Saturday, October 6, 2012

The Student Teacher and the Paper Crane

Being a student teacher is overwhelming, I remember. I had a student teacher the first half of last year who showed great courage, innovation and was open to all I had to share.  He had a lot of enthusiasm, energy, a positive attitude, and, well...youth.  He has an MFA in painting, but of course, he had to come up with digital lessons for me.  With very little experience with photography, he came up with a lesson that was very successful.  [Note: Our dedicated classroom server crashed last year and the images are now lost in the great ether of memory. Some students were actually listening to me and backing up their work, but until I track them down or do this again, there is no example at this time.]
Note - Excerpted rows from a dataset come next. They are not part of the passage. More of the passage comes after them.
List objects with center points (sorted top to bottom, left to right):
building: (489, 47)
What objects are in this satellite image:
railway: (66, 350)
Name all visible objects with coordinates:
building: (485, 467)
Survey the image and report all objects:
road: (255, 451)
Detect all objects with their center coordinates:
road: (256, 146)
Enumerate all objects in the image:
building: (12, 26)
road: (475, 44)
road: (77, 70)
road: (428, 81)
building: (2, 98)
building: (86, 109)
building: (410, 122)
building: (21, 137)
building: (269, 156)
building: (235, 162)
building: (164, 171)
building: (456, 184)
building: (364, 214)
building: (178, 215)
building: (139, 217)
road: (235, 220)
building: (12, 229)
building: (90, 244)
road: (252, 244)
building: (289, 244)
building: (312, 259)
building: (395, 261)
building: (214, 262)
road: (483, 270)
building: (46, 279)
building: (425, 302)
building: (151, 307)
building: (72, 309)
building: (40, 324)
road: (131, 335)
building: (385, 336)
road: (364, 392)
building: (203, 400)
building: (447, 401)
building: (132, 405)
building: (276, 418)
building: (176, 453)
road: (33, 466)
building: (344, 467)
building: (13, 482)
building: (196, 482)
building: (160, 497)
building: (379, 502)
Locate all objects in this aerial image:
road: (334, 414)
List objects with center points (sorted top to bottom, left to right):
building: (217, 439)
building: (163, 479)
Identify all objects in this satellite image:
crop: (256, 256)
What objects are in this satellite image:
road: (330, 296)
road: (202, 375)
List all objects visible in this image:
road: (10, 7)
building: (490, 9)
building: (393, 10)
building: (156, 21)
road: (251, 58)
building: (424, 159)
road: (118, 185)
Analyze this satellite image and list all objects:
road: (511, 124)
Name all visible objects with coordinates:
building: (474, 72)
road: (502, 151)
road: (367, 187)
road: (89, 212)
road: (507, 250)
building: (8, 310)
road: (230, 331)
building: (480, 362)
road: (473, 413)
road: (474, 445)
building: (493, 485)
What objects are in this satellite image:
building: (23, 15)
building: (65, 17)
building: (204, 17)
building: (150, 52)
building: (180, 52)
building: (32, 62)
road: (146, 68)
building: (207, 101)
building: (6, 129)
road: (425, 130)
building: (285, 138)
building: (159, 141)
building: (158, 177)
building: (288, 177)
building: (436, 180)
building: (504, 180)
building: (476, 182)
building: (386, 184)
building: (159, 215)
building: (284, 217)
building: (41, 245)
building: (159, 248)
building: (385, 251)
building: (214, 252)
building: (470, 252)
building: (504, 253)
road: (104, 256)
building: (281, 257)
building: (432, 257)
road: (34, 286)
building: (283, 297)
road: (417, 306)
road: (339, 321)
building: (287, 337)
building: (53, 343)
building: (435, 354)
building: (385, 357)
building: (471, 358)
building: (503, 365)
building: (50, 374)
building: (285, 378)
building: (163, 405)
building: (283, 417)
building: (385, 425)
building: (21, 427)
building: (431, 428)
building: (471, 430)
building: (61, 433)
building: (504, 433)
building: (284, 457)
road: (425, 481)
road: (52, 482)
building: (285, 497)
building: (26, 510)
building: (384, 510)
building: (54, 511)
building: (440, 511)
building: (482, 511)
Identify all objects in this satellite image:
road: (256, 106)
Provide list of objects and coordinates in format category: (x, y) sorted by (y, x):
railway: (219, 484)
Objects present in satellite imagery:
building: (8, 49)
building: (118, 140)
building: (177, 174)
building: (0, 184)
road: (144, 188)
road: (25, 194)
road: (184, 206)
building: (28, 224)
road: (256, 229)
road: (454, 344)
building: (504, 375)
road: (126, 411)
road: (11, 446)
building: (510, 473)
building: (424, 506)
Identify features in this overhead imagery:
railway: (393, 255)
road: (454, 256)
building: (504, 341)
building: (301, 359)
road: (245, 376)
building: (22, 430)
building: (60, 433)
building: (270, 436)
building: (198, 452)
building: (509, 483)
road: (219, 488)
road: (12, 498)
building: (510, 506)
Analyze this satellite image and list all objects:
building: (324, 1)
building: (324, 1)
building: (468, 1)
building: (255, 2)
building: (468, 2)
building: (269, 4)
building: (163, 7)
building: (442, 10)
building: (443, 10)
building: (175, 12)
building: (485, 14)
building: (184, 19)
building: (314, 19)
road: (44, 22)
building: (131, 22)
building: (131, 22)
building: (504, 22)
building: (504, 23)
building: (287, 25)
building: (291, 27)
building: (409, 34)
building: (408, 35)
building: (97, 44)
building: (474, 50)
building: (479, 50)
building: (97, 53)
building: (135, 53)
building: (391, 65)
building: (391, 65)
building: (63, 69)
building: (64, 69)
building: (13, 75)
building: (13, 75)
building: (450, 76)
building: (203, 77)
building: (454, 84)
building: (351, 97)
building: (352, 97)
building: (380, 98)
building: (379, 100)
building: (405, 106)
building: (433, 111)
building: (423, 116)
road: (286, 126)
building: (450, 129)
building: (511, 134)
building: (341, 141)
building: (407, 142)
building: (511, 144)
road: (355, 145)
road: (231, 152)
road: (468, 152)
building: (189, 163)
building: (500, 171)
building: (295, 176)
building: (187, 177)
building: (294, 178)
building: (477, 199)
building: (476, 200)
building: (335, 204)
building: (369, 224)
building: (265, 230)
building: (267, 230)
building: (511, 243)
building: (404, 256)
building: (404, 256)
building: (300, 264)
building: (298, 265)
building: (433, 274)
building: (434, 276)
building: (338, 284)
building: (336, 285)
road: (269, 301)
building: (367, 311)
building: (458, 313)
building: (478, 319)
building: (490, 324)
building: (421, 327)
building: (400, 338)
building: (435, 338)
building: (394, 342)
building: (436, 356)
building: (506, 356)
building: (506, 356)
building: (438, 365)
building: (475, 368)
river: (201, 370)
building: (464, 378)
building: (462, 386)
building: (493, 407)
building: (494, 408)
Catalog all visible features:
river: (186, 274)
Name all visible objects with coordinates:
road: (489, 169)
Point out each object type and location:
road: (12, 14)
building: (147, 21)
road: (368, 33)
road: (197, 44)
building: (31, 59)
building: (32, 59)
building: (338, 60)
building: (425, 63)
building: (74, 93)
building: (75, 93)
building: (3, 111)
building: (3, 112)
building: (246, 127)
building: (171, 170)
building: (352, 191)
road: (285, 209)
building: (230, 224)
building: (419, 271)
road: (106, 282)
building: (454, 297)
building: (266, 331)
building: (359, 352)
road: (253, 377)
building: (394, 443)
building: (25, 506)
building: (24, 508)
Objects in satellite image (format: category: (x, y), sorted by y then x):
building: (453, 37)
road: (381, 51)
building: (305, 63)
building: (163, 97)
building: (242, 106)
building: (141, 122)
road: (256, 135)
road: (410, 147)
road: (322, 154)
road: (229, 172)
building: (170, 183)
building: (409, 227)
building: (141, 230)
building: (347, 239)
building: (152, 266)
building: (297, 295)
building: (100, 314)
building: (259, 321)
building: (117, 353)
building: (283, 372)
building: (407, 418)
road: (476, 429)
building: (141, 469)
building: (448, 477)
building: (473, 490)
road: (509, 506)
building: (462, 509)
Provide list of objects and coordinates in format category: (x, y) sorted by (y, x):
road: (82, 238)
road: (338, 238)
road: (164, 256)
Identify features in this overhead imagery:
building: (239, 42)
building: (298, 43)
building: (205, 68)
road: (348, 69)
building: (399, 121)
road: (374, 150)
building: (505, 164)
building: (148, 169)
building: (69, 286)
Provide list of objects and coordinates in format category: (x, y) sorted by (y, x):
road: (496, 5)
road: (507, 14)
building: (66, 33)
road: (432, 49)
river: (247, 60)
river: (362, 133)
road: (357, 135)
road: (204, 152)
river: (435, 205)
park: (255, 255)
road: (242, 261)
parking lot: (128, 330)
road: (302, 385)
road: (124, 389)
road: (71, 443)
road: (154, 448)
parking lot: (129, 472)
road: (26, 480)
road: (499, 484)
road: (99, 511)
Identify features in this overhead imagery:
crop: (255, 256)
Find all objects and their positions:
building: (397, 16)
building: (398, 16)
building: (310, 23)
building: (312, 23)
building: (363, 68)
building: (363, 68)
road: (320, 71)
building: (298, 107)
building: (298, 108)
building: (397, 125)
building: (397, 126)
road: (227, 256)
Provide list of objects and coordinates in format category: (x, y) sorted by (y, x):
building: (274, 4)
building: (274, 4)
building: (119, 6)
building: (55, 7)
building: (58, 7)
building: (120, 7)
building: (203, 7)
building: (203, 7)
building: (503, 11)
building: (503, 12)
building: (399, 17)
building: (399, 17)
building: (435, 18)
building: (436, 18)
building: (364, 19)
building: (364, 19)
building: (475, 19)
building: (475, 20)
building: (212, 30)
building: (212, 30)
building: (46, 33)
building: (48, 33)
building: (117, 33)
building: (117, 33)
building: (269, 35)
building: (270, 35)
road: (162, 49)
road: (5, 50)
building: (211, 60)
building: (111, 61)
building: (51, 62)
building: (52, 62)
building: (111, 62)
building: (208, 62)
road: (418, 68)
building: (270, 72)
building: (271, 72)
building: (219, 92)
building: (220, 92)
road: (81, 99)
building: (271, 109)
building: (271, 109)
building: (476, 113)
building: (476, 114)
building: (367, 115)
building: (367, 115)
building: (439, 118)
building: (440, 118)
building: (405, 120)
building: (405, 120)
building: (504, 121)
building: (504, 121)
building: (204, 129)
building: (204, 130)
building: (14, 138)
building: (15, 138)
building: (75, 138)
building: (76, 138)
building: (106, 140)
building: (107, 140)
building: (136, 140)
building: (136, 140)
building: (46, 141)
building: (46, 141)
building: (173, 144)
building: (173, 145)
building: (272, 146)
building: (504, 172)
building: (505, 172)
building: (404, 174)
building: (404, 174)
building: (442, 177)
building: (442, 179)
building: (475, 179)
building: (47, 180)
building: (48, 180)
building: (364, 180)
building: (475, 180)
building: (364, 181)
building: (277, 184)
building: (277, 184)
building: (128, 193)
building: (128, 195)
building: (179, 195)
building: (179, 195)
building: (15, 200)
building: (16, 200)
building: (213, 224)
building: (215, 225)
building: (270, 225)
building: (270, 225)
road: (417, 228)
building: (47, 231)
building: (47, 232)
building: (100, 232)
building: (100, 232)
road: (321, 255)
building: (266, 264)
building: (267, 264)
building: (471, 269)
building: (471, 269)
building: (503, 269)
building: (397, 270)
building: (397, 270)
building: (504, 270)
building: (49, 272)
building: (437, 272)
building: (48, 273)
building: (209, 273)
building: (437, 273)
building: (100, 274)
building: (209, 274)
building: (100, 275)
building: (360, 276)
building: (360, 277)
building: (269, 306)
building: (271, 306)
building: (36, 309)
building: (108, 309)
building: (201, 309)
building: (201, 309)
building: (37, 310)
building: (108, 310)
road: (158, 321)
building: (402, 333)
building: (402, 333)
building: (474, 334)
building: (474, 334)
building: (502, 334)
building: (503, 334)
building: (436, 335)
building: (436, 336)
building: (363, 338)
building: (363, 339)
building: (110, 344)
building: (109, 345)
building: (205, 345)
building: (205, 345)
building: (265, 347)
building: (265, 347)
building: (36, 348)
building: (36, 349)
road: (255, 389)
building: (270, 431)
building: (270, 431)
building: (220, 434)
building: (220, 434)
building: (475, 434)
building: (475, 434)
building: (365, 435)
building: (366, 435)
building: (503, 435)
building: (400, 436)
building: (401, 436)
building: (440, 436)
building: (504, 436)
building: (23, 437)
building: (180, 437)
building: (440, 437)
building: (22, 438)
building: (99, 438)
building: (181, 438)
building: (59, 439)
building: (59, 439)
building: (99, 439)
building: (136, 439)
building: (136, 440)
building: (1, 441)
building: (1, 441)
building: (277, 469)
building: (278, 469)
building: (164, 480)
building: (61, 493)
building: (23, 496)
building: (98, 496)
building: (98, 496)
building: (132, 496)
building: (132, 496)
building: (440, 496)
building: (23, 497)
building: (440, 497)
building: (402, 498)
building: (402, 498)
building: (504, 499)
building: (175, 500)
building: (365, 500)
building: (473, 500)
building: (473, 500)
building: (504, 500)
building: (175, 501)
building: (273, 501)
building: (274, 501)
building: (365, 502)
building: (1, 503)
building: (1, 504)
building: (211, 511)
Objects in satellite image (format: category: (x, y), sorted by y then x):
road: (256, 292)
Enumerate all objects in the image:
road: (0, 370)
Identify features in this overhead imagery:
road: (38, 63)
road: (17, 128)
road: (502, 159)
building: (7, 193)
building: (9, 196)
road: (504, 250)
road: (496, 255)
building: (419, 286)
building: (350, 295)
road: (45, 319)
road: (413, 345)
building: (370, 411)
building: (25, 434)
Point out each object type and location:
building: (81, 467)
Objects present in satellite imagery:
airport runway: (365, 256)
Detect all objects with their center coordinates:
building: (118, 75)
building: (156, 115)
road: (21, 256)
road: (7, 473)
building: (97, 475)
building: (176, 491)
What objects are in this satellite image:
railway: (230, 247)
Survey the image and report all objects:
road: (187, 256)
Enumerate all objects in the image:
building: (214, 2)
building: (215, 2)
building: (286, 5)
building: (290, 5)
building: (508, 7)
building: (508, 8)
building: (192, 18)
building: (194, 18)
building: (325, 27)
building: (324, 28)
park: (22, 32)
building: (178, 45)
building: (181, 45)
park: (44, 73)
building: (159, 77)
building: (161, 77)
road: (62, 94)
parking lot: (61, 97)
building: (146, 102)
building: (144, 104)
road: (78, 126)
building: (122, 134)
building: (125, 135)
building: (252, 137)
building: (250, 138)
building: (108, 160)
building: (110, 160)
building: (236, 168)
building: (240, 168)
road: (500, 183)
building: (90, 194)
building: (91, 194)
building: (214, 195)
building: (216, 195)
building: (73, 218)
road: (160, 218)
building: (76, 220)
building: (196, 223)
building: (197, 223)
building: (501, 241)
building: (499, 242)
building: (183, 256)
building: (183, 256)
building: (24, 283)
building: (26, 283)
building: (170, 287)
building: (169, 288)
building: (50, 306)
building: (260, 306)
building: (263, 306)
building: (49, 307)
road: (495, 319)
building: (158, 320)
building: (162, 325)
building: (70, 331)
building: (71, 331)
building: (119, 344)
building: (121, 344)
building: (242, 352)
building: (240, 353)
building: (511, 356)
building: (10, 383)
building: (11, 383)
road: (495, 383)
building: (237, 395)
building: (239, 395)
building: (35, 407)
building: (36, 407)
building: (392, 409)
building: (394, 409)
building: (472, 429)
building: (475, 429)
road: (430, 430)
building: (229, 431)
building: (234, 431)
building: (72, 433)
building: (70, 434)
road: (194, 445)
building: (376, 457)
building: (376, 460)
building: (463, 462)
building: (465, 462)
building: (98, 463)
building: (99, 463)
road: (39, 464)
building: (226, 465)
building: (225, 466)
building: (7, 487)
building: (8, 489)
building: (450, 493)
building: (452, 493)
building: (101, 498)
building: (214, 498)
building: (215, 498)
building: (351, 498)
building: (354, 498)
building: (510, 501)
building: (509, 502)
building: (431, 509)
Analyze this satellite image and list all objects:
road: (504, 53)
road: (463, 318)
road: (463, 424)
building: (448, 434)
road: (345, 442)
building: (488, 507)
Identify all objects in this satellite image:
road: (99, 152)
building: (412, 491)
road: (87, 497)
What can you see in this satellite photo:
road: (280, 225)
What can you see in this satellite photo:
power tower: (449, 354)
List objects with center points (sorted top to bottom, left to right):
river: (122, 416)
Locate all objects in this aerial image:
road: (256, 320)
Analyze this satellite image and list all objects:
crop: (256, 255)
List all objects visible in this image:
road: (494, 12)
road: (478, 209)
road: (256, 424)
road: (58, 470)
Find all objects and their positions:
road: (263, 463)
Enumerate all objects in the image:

One of the challenges of teaching is how to add enough surprises and variety to keep the students motivated and excited, while at the same time not creating anxiety with too much to think about, and my student teacher pondered all those.

He came up with the idea of taking the students away from the computers for a little bit to make large white origami paper cranes out of the large 80# drawing paper. Origami paper cranes, the little exercise that seems to have a meaningful connection to humans, the subjects of great children's books and legends, still a subject of contemporary art.  The students got to practice their listening skills, because if you don't pay attention, the crane doesn't turn out right. And they laughed and got to know each other a lot more than just sitting at their computers.  

These paper cranes were now the subjects of their next black and white photo assignment that was simple and elegant: The paper crane must be in one of the rule of thirds power points or grid lines. You must have conscious and interesting lighting effects and shadows, with one being strong sunlight, one being soft, diffused sunlight,  and one being artificial lighting .  (Large white paper cranes make good subjects for demonstrating lighting.) And you must use interesting angles of view. 

I think giving them all a predetermined subject that was portable and cooperative created great innovation and enthusiasm and every student was successful.  This lesson idea is a keeper.